THE pound bounced slightly against the dollar again this morning — but is still on track to make strong gains since December.
Sterling is valued at $1.3616 as of 9.50am today, a rise of 0.6 per cent on yesterday.
Sterling bounced half a percent against the dollar this morning
It is also considerably better than the value less than a month ago, when the pound was down to $1.3312 on December 15.
Analysts at global investment banking giant Morgan Stanley have reportedly forecast the currency’s recovery to build momentum as the year goes on.
Strategist Gek Teng Khoo told Pound Sterling Live that traders were buying sterling throughout December.
And he said predictions for the pound were now mainly positive for the first time since the June 2016 Brexit vote.
How to get the best holiday money rate
WE spoke with Hannah Maundrell, editor-in-chief at money.co.uk to find out how you can guarantee the best rate when you go on holiday
- Don’t buy cash at the airport – you’ll always be able to beat the rate with a bit of forward planning
- Compare travel money companies online – Factor in delivery costs and choose the option that gives you the most cash to spend on holiday. If you’ve left it until the last minute order online for airport collection so you get the best of both worlds.
- Use comparison tools – MoneySavingExpert’s TravelMoneyMax enables you to compare pick-up and pre-order rates.
- Don’t pay for travel money with a credit card – it’s likely you’ll be charged a cash withdrawal fee which adds to the cost.
- Top up a prepaid card to lock in your rate now – Choose your card and read the T&Cs carefully as some apply hefty fees. WeSwap, FairFX and Caxton FX are all worth checking out.

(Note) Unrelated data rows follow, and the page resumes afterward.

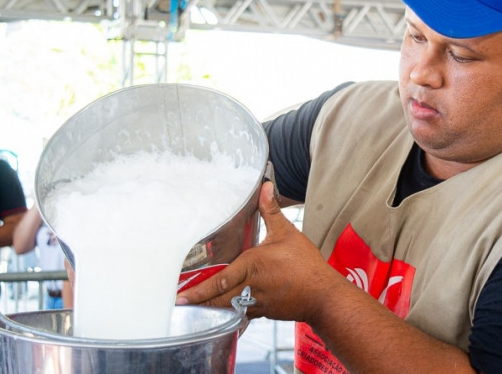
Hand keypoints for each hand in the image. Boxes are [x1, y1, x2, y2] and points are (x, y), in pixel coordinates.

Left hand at [176, 181, 346, 322]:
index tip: (181, 295)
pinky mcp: (263, 312)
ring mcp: (256, 303)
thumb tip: (265, 187)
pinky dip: (229, 314)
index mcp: (252, 265)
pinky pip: (241, 314)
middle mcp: (250, 287)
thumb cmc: (305, 265)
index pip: (219, 280)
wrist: (323, 296)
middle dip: (197, 303)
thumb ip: (271, 211)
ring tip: (192, 311)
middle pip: (217, 299)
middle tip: (178, 306)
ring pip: (227, 308)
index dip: (198, 289)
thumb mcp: (287, 233)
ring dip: (210, 310)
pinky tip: (221, 315)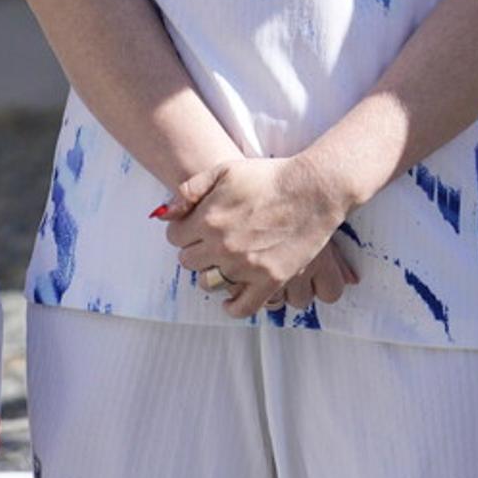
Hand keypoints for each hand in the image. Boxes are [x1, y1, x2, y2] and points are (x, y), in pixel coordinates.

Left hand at [165, 156, 359, 317]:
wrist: (313, 189)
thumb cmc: (270, 176)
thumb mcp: (224, 170)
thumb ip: (190, 190)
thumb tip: (164, 214)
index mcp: (208, 219)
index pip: (174, 237)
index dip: (183, 231)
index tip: (195, 228)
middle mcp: (222, 245)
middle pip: (187, 261)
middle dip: (195, 250)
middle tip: (210, 244)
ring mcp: (245, 266)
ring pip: (208, 283)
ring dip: (211, 274)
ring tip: (221, 264)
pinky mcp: (269, 280)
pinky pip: (241, 307)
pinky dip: (232, 307)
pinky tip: (230, 300)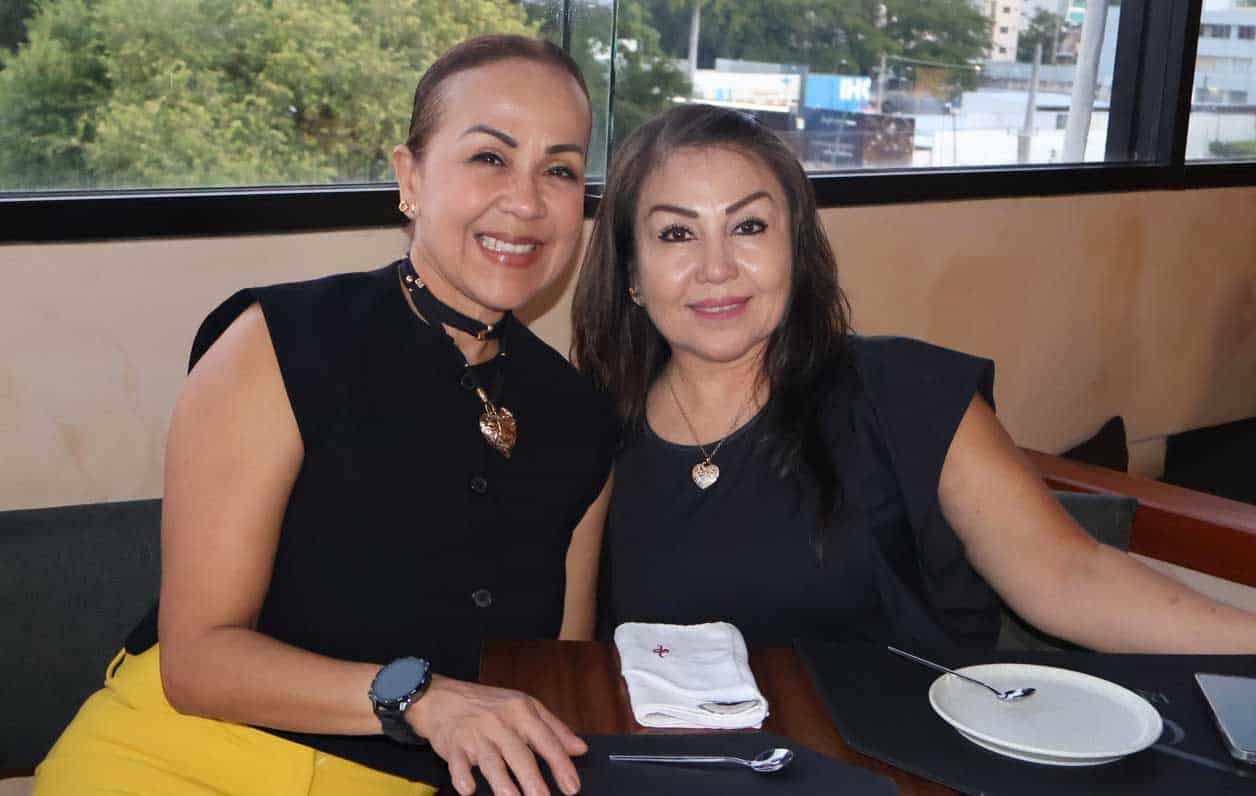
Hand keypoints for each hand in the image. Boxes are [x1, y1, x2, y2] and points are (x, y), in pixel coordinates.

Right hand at [408, 674, 586, 795]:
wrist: (442, 697)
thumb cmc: (487, 704)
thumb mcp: (525, 706)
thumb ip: (554, 728)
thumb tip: (579, 748)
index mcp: (521, 712)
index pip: (546, 740)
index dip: (560, 764)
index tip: (572, 786)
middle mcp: (500, 723)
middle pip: (519, 754)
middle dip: (532, 779)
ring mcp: (476, 735)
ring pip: (491, 761)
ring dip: (503, 783)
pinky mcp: (454, 746)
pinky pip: (458, 763)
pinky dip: (462, 776)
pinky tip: (468, 789)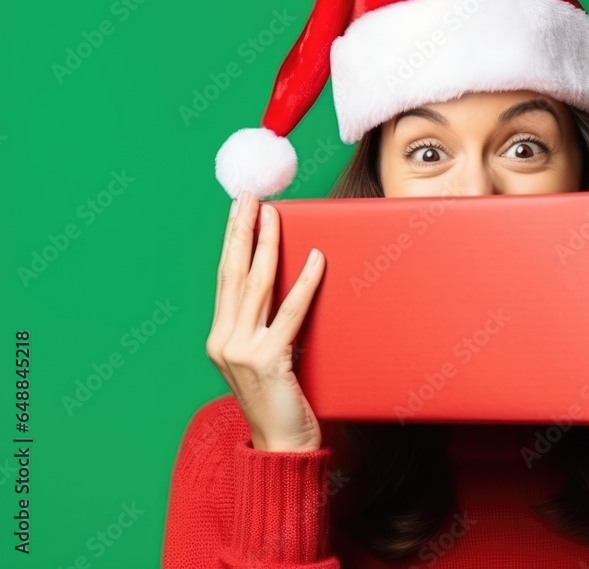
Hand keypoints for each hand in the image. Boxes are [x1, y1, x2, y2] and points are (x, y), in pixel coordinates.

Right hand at [205, 190, 326, 451]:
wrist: (282, 446)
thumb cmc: (280, 400)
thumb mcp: (263, 357)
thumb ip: (264, 325)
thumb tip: (285, 282)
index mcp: (220, 337)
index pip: (226, 277)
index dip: (232, 240)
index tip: (240, 208)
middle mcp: (223, 340)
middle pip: (233, 273)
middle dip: (241, 230)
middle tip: (250, 196)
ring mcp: (241, 351)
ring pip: (255, 286)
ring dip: (266, 245)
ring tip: (274, 215)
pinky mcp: (267, 361)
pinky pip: (290, 313)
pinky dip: (304, 284)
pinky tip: (315, 259)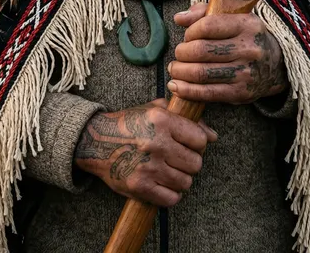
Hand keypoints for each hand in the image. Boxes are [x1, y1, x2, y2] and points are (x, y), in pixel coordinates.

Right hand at [74, 99, 216, 206]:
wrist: (96, 141)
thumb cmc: (130, 123)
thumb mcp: (156, 110)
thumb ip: (186, 120)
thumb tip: (213, 136)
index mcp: (161, 120)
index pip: (200, 140)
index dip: (198, 144)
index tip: (189, 144)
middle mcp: (156, 143)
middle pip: (196, 163)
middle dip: (190, 162)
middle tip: (178, 159)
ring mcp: (148, 166)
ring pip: (186, 183)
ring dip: (180, 179)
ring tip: (169, 171)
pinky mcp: (139, 186)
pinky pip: (171, 199)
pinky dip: (170, 194)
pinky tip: (162, 184)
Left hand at [167, 3, 287, 104]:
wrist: (276, 66)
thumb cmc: (245, 37)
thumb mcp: (233, 17)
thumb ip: (204, 13)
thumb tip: (179, 19)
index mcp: (247, 24)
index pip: (208, 26)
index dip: (190, 32)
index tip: (187, 37)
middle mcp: (248, 49)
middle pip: (201, 51)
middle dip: (181, 53)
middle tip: (178, 54)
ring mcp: (245, 73)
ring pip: (201, 73)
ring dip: (180, 72)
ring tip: (175, 69)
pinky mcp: (241, 94)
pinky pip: (207, 93)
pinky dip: (186, 91)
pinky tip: (176, 86)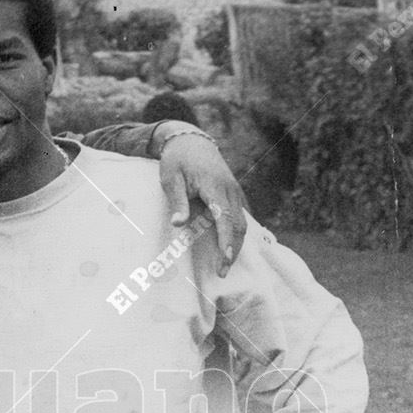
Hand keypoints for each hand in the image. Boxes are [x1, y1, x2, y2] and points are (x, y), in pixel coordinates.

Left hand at [158, 131, 246, 275]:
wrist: (190, 140)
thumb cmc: (177, 160)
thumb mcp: (170, 179)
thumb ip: (177, 202)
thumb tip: (178, 224)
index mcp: (215, 186)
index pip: (225, 218)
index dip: (226, 241)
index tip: (225, 260)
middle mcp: (230, 189)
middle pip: (238, 225)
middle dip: (232, 250)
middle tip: (221, 272)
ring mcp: (235, 191)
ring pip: (242, 222)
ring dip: (236, 244)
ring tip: (225, 265)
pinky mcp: (234, 193)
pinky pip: (241, 216)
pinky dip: (237, 234)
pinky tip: (232, 248)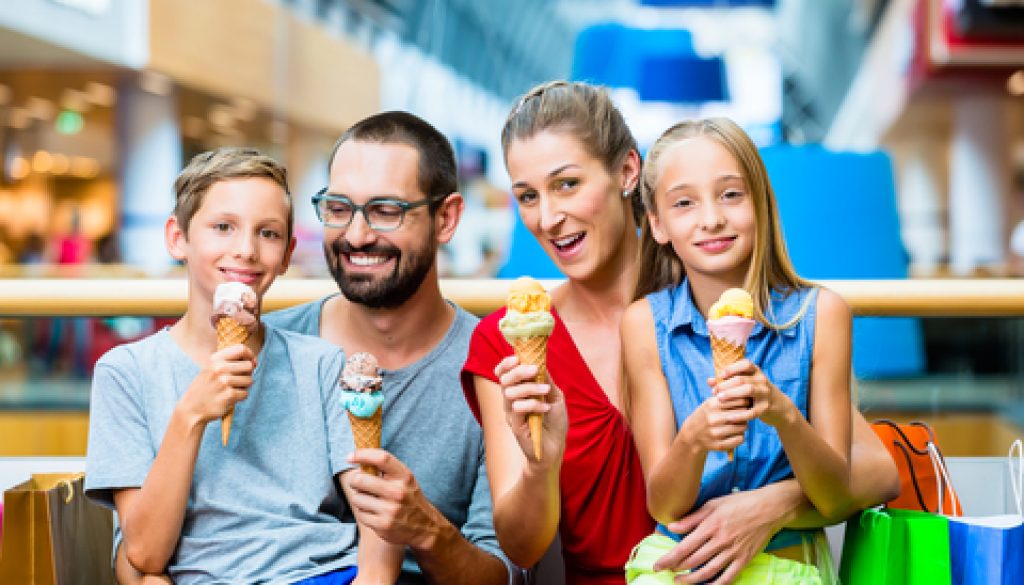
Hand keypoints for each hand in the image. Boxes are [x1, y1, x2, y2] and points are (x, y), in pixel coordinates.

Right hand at [178, 344, 254, 423]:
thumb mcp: (211, 369)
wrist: (191, 409)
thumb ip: (229, 362)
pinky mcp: (229, 396)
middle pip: (249, 366)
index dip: (250, 356)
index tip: (251, 363)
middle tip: (237, 381)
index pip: (242, 349)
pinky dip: (240, 397)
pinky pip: (245, 394)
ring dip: (243, 387)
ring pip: (249, 380)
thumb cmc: (205, 388)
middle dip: (247, 374)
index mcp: (215, 359)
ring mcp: (224, 382)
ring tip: (230, 390)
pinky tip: (229, 398)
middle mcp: (219, 368)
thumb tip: (254, 362)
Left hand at [345, 449, 448, 550]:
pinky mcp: (383, 525)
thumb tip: (358, 457)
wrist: (424, 526)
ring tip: (370, 500)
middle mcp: (398, 492)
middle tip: (358, 483)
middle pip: (361, 480)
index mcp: (404, 477)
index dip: (362, 455)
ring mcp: (390, 510)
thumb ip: (386, 469)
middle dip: (355, 481)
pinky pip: (360, 514)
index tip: (350, 456)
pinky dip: (364, 513)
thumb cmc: (409, 497)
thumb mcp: (405, 479)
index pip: (382, 458)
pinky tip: (374, 513)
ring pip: (357, 498)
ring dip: (359, 499)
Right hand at [494, 355, 567, 465]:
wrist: (557, 446)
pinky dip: (532, 404)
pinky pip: (517, 409)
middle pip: (504, 380)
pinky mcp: (515, 426)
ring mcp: (511, 414)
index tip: (517, 358)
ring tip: (546, 391)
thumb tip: (540, 361)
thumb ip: (546, 380)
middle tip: (535, 370)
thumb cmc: (555, 421)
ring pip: (510, 393)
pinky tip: (545, 408)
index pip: (503, 374)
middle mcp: (511, 401)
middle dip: (519, 372)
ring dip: (530, 388)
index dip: (505, 364)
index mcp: (518, 391)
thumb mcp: (555, 396)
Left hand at [655, 488, 785, 584]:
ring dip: (692, 580)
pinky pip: (729, 577)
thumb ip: (691, 518)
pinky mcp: (745, 559)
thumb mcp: (713, 504)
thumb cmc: (739, 503)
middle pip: (693, 561)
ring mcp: (734, 551)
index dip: (669, 558)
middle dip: (676, 569)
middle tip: (666, 572)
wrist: (770, 508)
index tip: (658, 565)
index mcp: (710, 525)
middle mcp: (720, 540)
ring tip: (680, 582)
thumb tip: (671, 526)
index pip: (684, 547)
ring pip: (708, 571)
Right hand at [683, 393, 747, 454]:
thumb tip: (747, 394)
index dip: (745, 402)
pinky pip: (740, 439)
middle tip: (743, 415)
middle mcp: (714, 418)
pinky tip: (735, 433)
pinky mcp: (719, 445)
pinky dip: (740, 436)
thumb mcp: (710, 402)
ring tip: (738, 424)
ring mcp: (716, 433)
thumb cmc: (705, 415)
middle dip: (746, 414)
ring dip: (744, 425)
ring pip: (743, 427)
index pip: (740, 401)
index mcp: (712, 404)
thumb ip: (726, 396)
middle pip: (743, 414)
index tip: (745, 404)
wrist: (691, 435)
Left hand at [709, 360, 791, 427]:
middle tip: (715, 391)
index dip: (732, 368)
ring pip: (749, 390)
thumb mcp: (745, 385)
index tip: (721, 375)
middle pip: (742, 378)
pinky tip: (729, 417)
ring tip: (719, 399)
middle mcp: (762, 380)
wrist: (779, 408)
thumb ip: (727, 382)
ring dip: (732, 394)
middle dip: (726, 384)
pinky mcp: (766, 408)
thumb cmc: (755, 394)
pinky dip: (740, 414)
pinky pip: (752, 411)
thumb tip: (709, 381)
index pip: (746, 363)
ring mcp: (765, 394)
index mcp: (756, 372)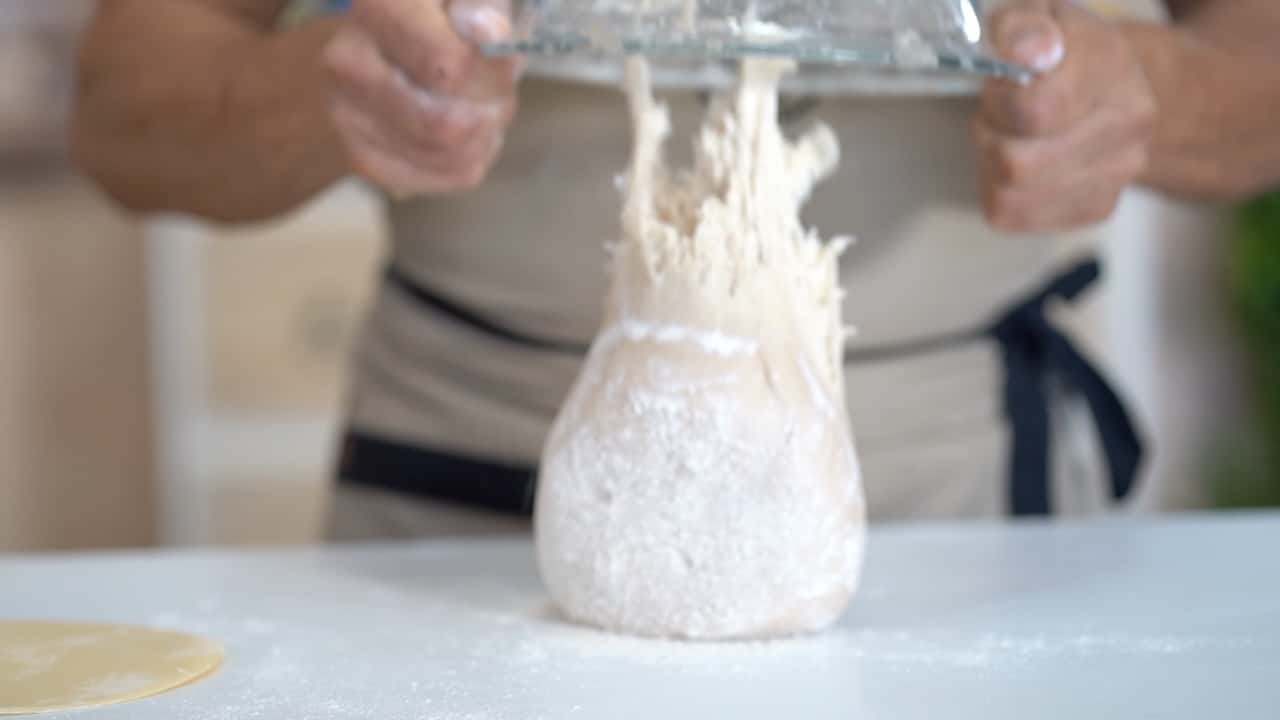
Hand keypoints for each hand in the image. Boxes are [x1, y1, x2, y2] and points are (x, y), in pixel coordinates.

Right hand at [324, 0, 519, 196]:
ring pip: (451, 155)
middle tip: (502, 88)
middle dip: (492, 109)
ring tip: (486, 106)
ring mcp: (348, 115)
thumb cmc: (440, 12)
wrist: (385, 41)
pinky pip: (444, 178)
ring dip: (486, 135)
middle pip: (446, 124)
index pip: (449, 67)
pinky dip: (472, 159)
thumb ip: (483, 4)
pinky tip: (470, 133)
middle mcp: (348, 63)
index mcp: (377, 9)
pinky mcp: (363, 157)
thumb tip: (488, 35)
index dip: (493, 71)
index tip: (504, 58)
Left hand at [975, 0, 1155, 231]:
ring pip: (1009, 196)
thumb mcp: (1037, 12)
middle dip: (990, 137)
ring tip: (1009, 136)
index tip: (1005, 82)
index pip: (1034, 110)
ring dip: (990, 166)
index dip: (1000, 99)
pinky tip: (1019, 164)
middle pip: (1016, 164)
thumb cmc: (1062, 47)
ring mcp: (1117, 176)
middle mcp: (1128, 131)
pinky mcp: (1094, 209)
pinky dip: (1000, 192)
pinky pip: (1014, 216)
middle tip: (999, 115)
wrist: (1111, 82)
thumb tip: (1028, 52)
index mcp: (1115, 72)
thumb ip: (1023, 24)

- Always choose to pay in the local currency rather than sterling – This will help you avoid sneaky exchange fees
Towards the end of last year, sterling enjoyed a slight surge as the first phase of the Brexit talks were concluded.
With the value of currency so closely linked to the outcome of the UK’s departure talks, all eyes will remain firmly fixed on the remaining Brussels negotiations – with the toughest part, the trade talks, still to come.
Both the UK and the EU’s remaining 27 member states will face “substantial losses” without a deal on Brexit, according to a recent report.
Europe would be clobbered by 1.2million job losses if no agreement were reached, while Britain would take a 4.5 per cent hit to GDP, according to the Centre for Economic Policy Research.